Ciencia Crítica pretende ser una plataforma para revisar y analizar la Ciencia, su propio funcionamiento, las circunstancias que la hacen posible, la interfaz con la sociedad y los temas históricos o actuales que le plantean desafíos. Escribimos aquí Fernando Valladares, Raquel Pérez Gómez, Joaquín Hortal, Adrián Escudero, Miguel Ángel Rodríguez-Gironés, Luis Santamaría, Silvia Pérez Espona, Ana Campos y Astrid Wagner.

Nepotismo y escasez: una estrategia perdedora

Gasto total en I+D en España en el período 2000-2012. Datos: Informe COTEC 2014.

La investigación científica siempre ha sido una paria del gobierno de España y de la mayoría de los gobiernos regionales. Una actividad incómoda que suele estar en manos de políticos sin experiencia ya que, al no mover grandes cantidades de dinero, no permite tampoco ejercer mucha influencia. Una paria itinerante que, en las cuatro últimas legislaturas, cambió cuatro veces de ministerio, hasta acabar en el de Economía, donde languidece ahora.

Hace unos años, una pequeña asociación interdisciplinar de científicos y tecnólogos preparó una serie de recomendaciones estratégicas sobre política de I+D en España. Sólo algunas llegaron a buen puerto, pero merece la pena volverlas a leer y comprobar lo poco que ha avanzado el sistema en sus aspectos más urgentes: financiación estable y predecible; estructuración de la carrera científica; movilidad del personal científico; reducción del nepotismo y la endogamia; introducción de evaluaciones transparentes, fiables y con consecuencias; tolerancia cero ante el fraude científico, el conflicto de intereses y el acoso laboral.

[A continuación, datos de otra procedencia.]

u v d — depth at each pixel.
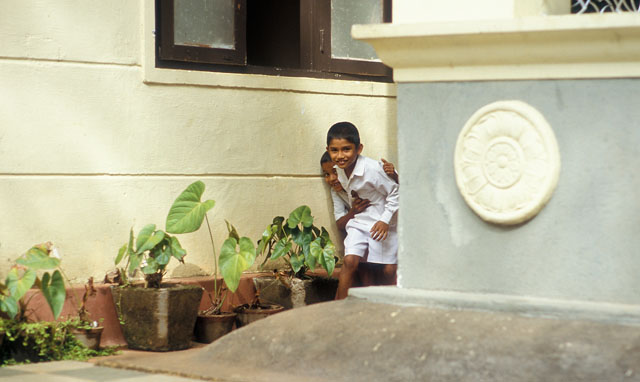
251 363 5.51
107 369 5.92
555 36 5.34
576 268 5.46
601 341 4.72
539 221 5.56
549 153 5.46
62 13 7.00
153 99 7.43
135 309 6.74
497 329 5.05
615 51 5.26
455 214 5.88
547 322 5.07
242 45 7.91
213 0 7.75
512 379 4.66
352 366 5.11
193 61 7.62
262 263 7.95
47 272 6.41
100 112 7.17
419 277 6.02
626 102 5.32
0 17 6.75
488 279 5.75
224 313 7.35
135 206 7.33
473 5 5.97
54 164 6.96
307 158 8.30
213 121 7.74
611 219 5.36
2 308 6.12
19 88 6.82
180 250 6.95
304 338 5.48
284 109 8.15
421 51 5.84
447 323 5.24
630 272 5.30
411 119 6.04
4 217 6.74
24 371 5.85
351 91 8.55
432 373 4.86
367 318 5.52
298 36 9.23
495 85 5.70
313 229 7.91
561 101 5.48
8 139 6.77
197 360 5.82
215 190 7.75
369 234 8.01
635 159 5.30
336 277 8.15
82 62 7.09
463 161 5.78
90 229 7.12
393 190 7.90
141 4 7.36
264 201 8.04
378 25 5.84
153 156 7.43
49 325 6.46
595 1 6.36
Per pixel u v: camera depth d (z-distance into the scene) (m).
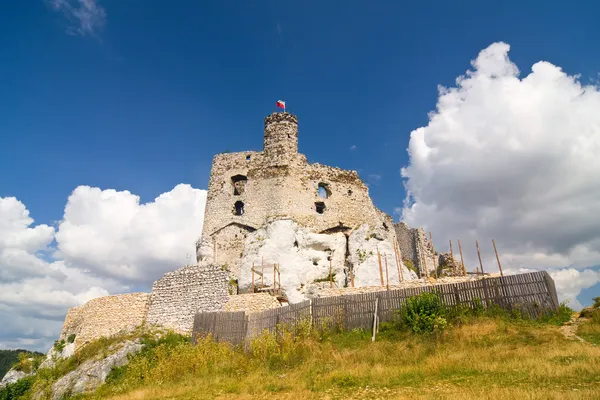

Así estaban las cosas, y así siguen. Los años de bonanza trajeron el aumento de las inversiones en I+D, reduciendo de forma efímera la brecha con los niveles de nuestros socios europeos. Pero en ausencia de medidas estructurales, una gran parte del gasto se disipó sin dar frutos duraderos, para beneficio de quienes controlaban tanto la política interna de sus respectivas instituciones como los procesos de asignación de fondos públicos (plazas, contratos, becas, proyectos y créditos a empresas). Aún así, el extraordinario rendimiento mostrado en esos años demuestra el compromiso, talento, largas jornadas de trabajo y bajos salarios de muchos “jóvenes” investigadores (en España, la “juventud” académica dura mucho tiempo) a los que bastaron las migajas que, gracias a la abundancia, escapaban al control del nepotismo imperante.

Y los años de crisis trajeron… recortes indiscriminados y trampas en la rendición de cuentas. En lugar de aprovechar las nuevas circunstancias para abordar una mejora a fondo del sistema, la baja financiación ha servido para reforzar los vicios de siempre. El escaso dinero sigue fluyendo por los circuitos clientelares de antaño, la independencia de los investigadores (mas vulnerables que nunca) ha sufrido una merma sin precedentes, y nuestro talento está saliendo en desbandada al extranjero.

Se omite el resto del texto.